* Stored items:
____

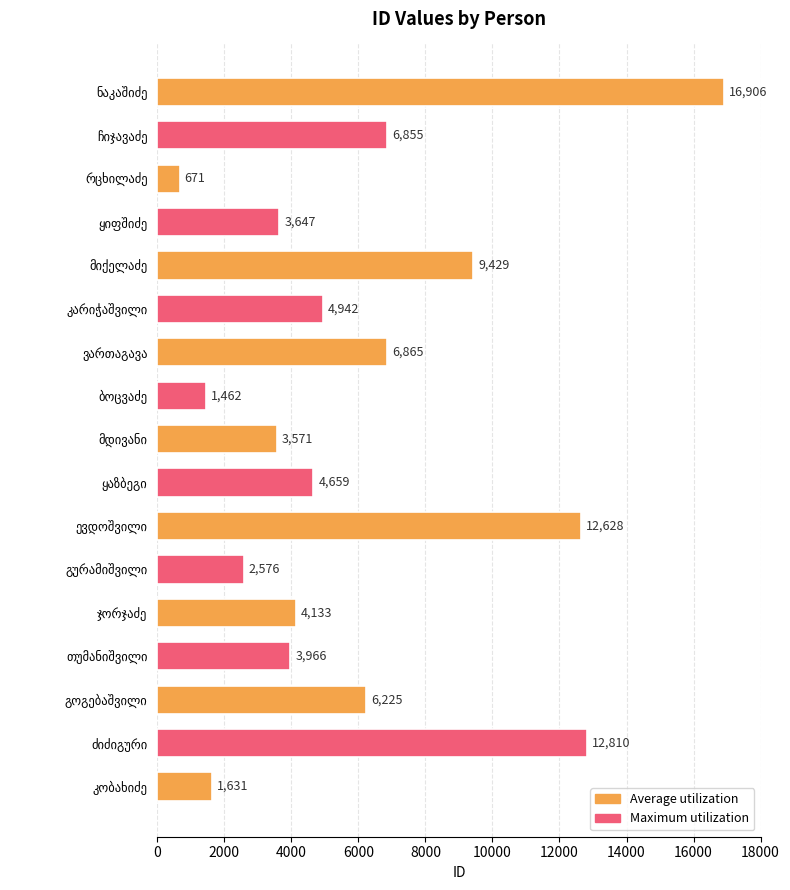

What is the difference between the maximum and minimum values?

16235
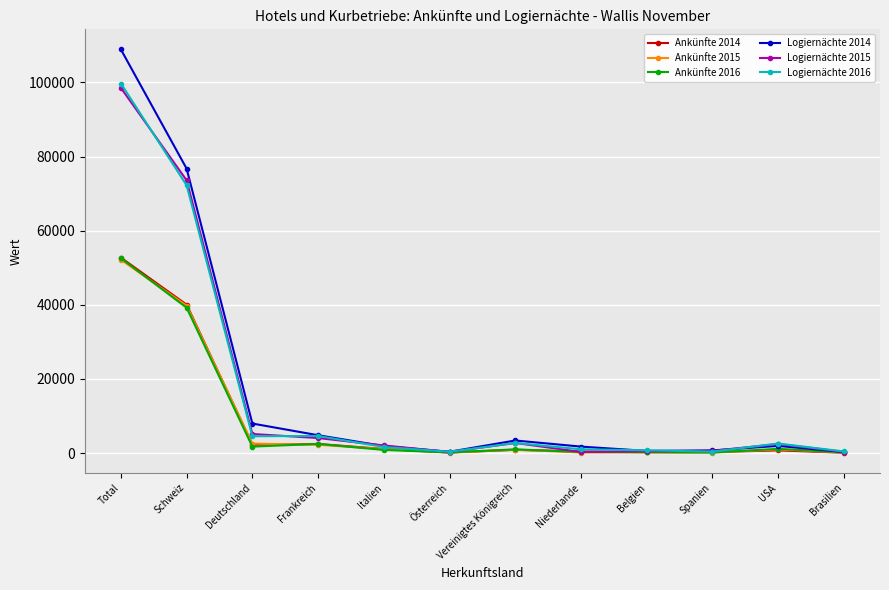

What is the label of the 3rd point from the left?

Deutschland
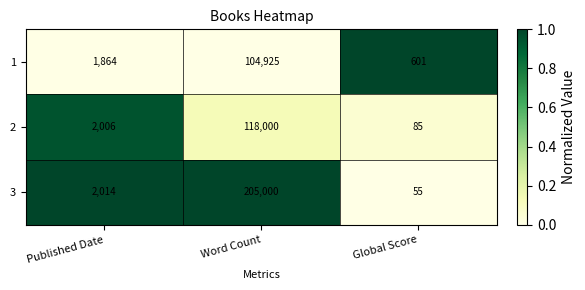

The 1 series shows 601 at Global Score. True or false?

True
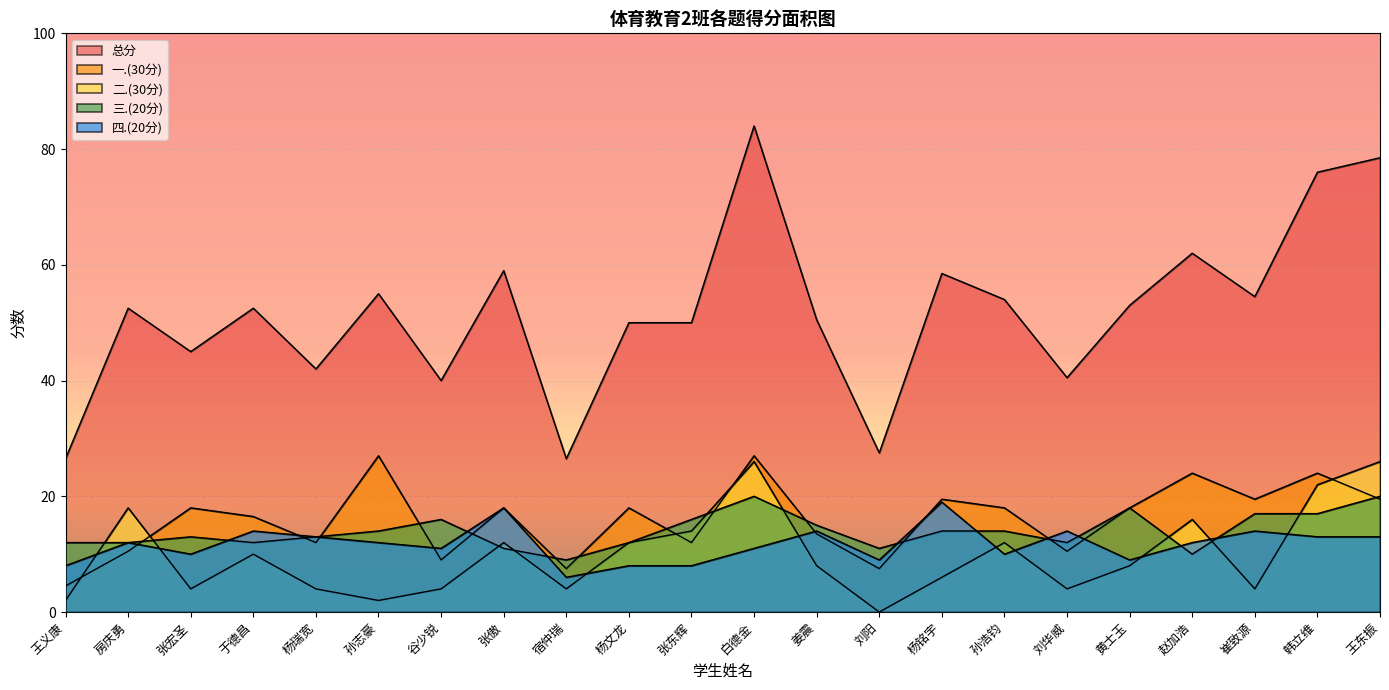

What is the spread (max minus min) of values at 于德昌?

42.5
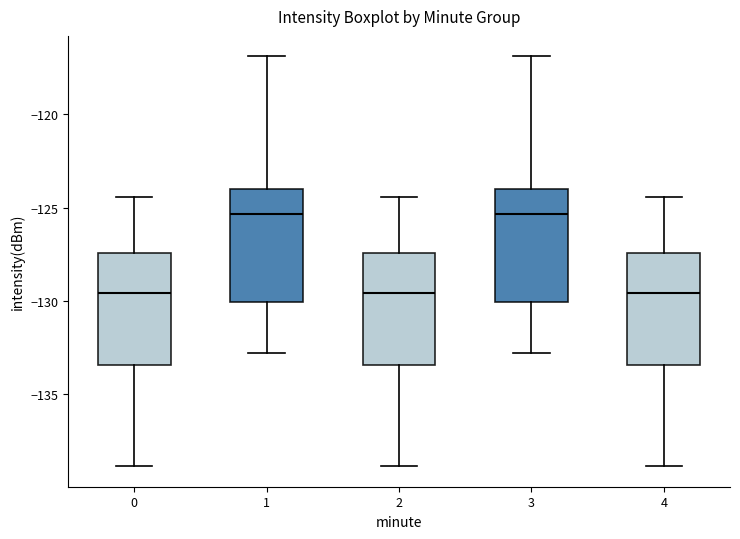

Where does the upper whisker of the box at x = 2 end on the y-axis? The values are not printed on the chart, so give them approximately, as read against the axis.

-124.5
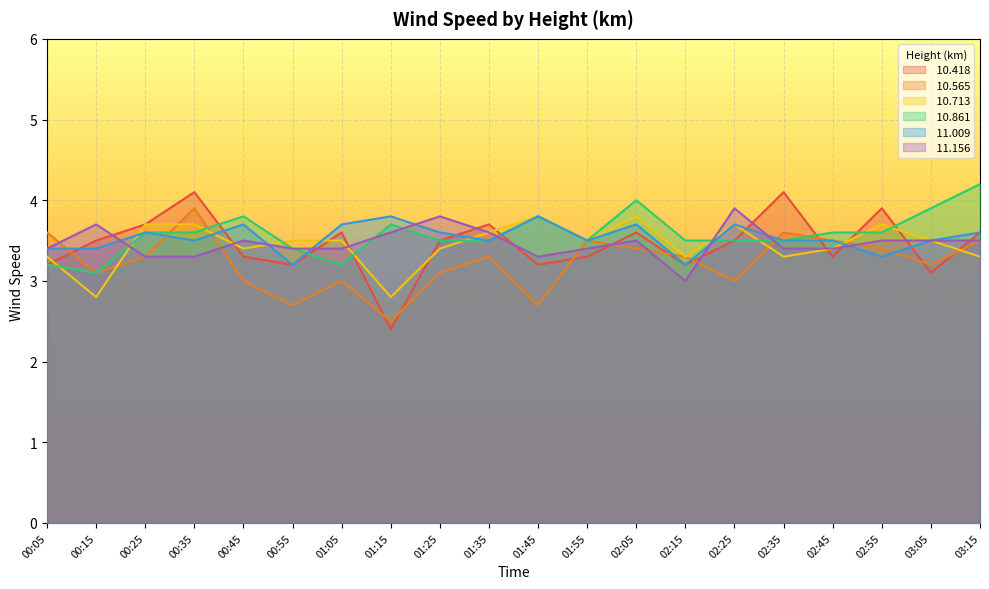

How many data points in  10.565 are less than 3?

3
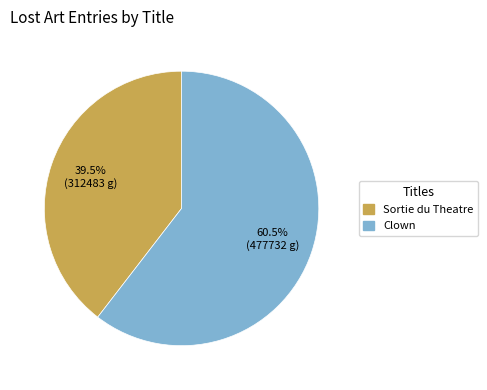

Is there a majority slice in this chart?

Yes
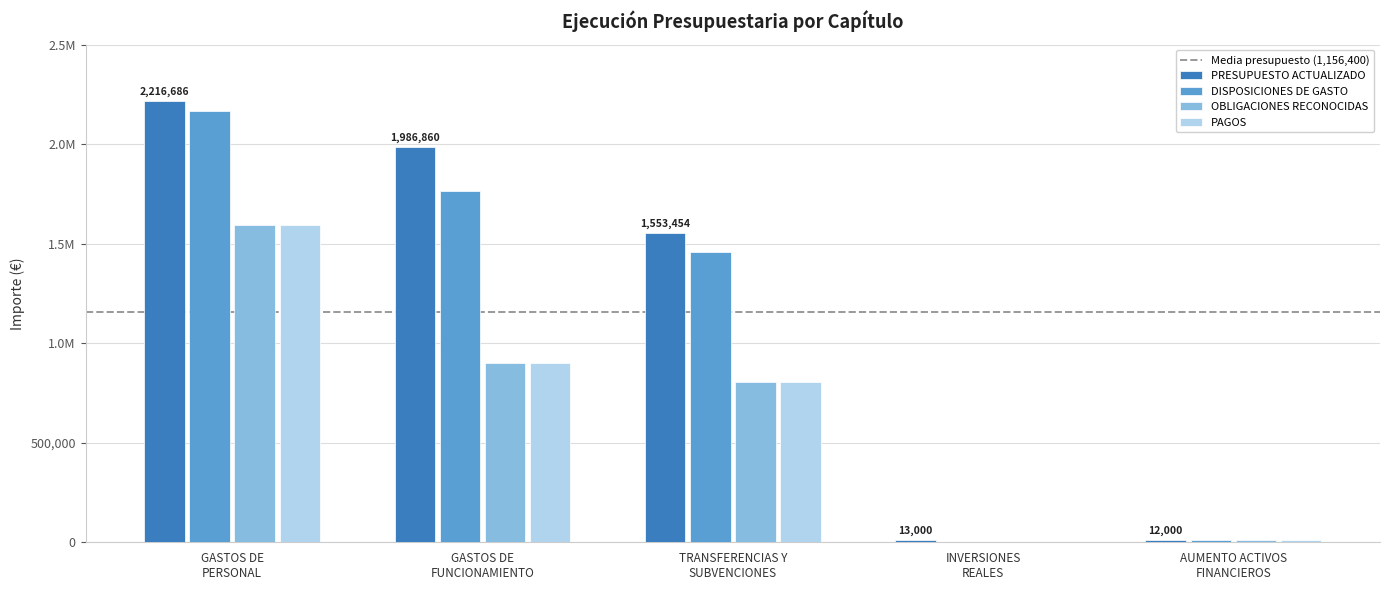

Reading right to left, list all the values displayed in this chart.

PRESUPUESTO ACTUALIZADO: 12000	13000	1553454	1986860	2216686
DISPOSICIONES DE GASTO: 12000	0	1456853	1764466	2166297
OBLIGACIONES RECONOCIDAS: 12000	0	805926	902607	1595315
PAGOS: 12000	0	805926	902607	1595315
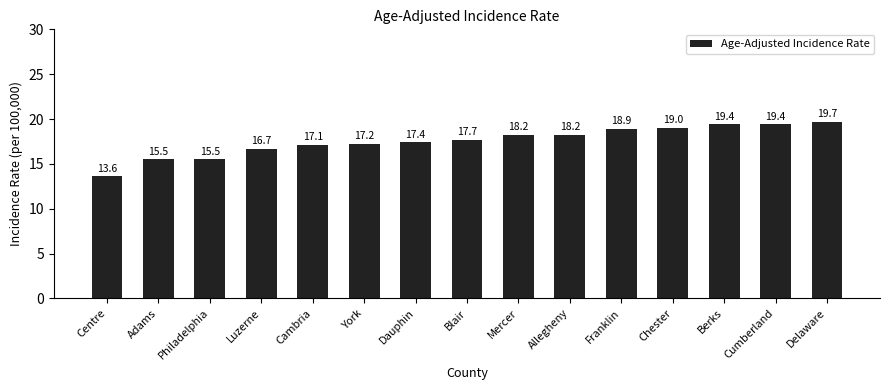

Reading right to left, extract all data points from this chart.

19.7	19.4	19.4	19.0	18.9	18.2	18.2	17.7	17.4	17.2	17.1	16.7	15.5	15.5	13.6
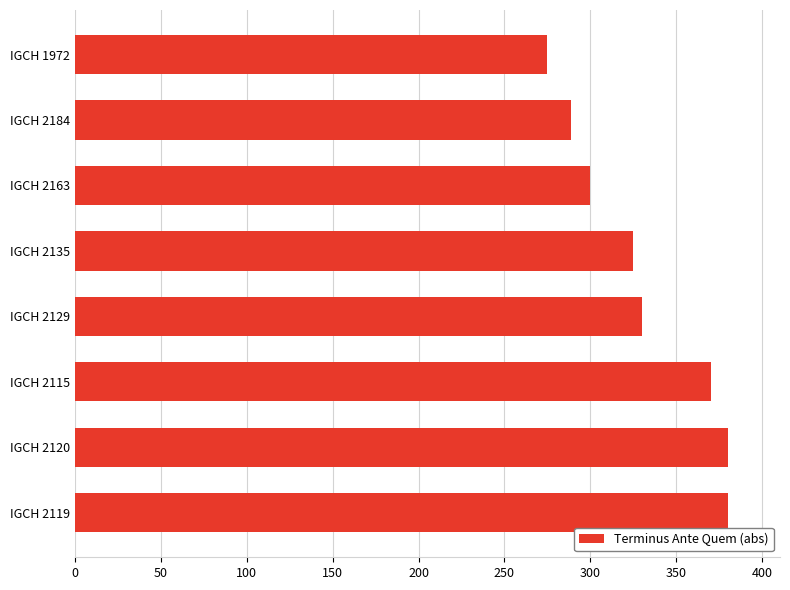

The value at IGCH 2120 is 380. True or false?

True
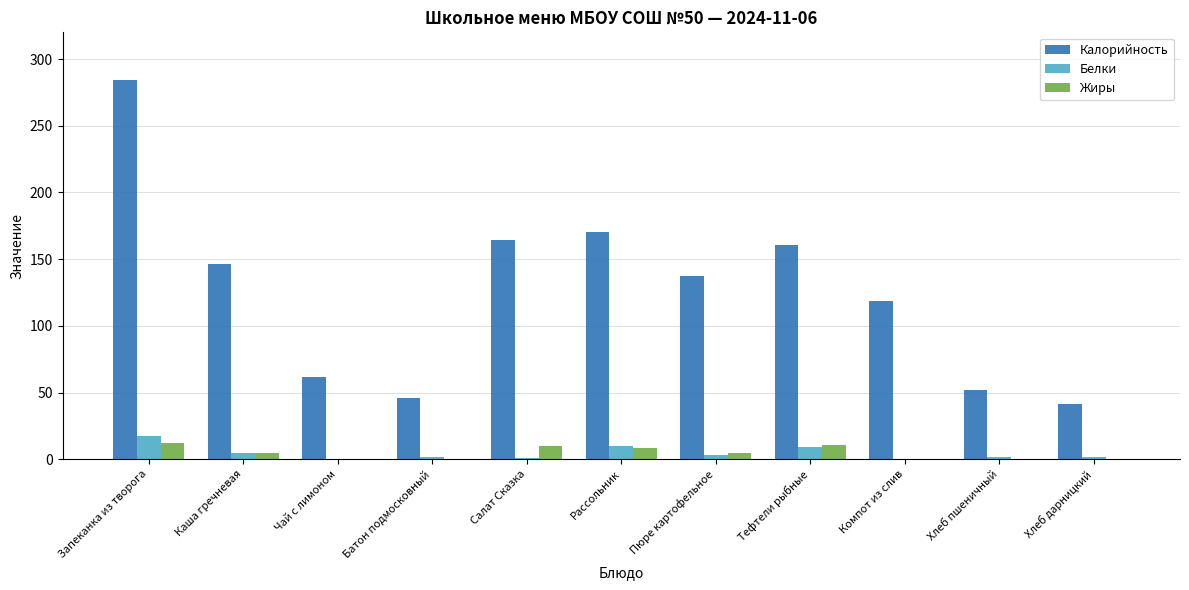

Is it true that Белки equals 9.8 at Рассольник?

True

____

* Task: Copy out every line of the stored items above word for word, leaving out the pictures.

* Reply to the task:
What is the difference between the maximum and minimum values?

16235

What is the label of the 3rd point from the left?

Deutschland

The 1 series shows 601 at Global Score. True or false?

True

What is the spread (max minus min) of values at 于德昌?

42.5

Where does the upper whisker of the box at x = 2 end on the y-axis? The values are not printed on the chart, so give them approximately, as read against the axis.

-124.5

How many data points in  10.565 are less than 3?

3

Is there a majority slice in this chart?

Yes

Reading right to left, list all the values displayed in this chart.

PRESUPUESTO ACTUALIZADO: 12000	13000	1553454	1986860	2216686
DISPOSICIONES DE GASTO: 12000	0	1456853	1764466	2166297
OBLIGACIONES RECONOCIDAS: 12000	0	805926	902607	1595315
PAGOS: 12000	0	805926	902607	1595315

Reading right to left, extract all data points from this chart.

19.7	19.4	19.4	19.0	18.9	18.2	18.2	17.7	17.4	17.2	17.1	16.7	15.5	15.5	13.6

The value at IGCH 2120 is 380. True or false?

True

Is it true that Белки equals 9.8 at Рассольник?

True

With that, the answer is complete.